Anche in questo secondo caso, però, nei mesi successivi la quotazione del titolo esplose e il rendimento crollò. A dicembre, entrambi i bond offrivano qualcosa in area 0,30-0,35%. In pratica, tu compravi obbligazioni a 100 anni per ritrovarti alla scadenza un capitale che ti avrebbe remunerato per circa il 30% lordo nell’arco di un secolo. Sappiamo perché così poco. L’Austria è percepita come un “porto sicuro” per gli investitori e grazie a questa sua caratteristica riesce a indebitarsi a costi bassissimi nelle fasi avverse.
Da dicembre, però, le obbligazioni a 100 anni austriache hanno iniziato a ripiegare, in linea con il trend generale. Il bond 2120 ha perso da allora oltre il 30% e il suo rendimento è salito all’1,09%. Stessa sorte per il bond 2117, che ha perso ben il 36% e ha visto salire il rendimento allo 0,89%. In meno di cinque mesi, quindi, questi titoli offrono tra lo 0,60% e lo 0,80% in più. Da notare come lo spread tra i due si siano ampliato con il rialzo dei rendimenti. Ciò sarebbe dovuto al fatto che il sell-off abbia colpito maggiormente le obbligazioni a 100 anni con scadenza nel 2120. E per due ragioni: anzitutto, perché durano quasi 4 anni in più e, soprattutto, perché offrono una cedola effettiva molto più bassa.
Rapportando il tasso d’interesse alla quotazione, scopriamo che il bond 2120 offre cedola pari allo 0,96% dell’investimento.

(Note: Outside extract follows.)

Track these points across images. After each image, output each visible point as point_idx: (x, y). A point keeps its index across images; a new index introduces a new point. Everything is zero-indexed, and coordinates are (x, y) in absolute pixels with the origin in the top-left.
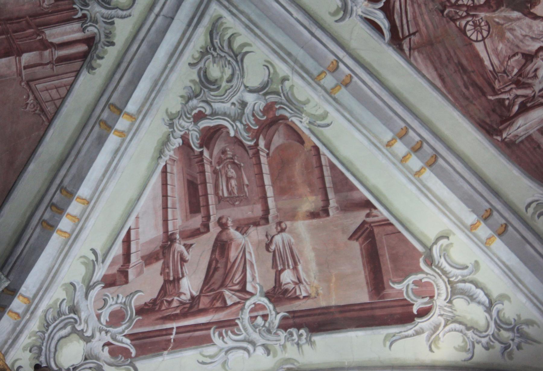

Cosa significa? Se la crescita dei prezzi al consumo nel nostro Paese non accelerasse, questo asset riuscirebbe in futuro a proteggere il capitale investito contro la perdita del potere di acquisto. Ma a parte che l’inflazione italiana potrebbe accelerare, il fatto è che il bond austriaco si deprezzerebbe con il rialzo dei rendimenti sul mercato. Dunque, o lo rivenderemmo in perdita sul secondario o dovremmo attendere la scadenza per evitare minusvalenze. Anche sperando di vivere altri 100 anni, sarebbe chiedere troppo alla nostra pazienza.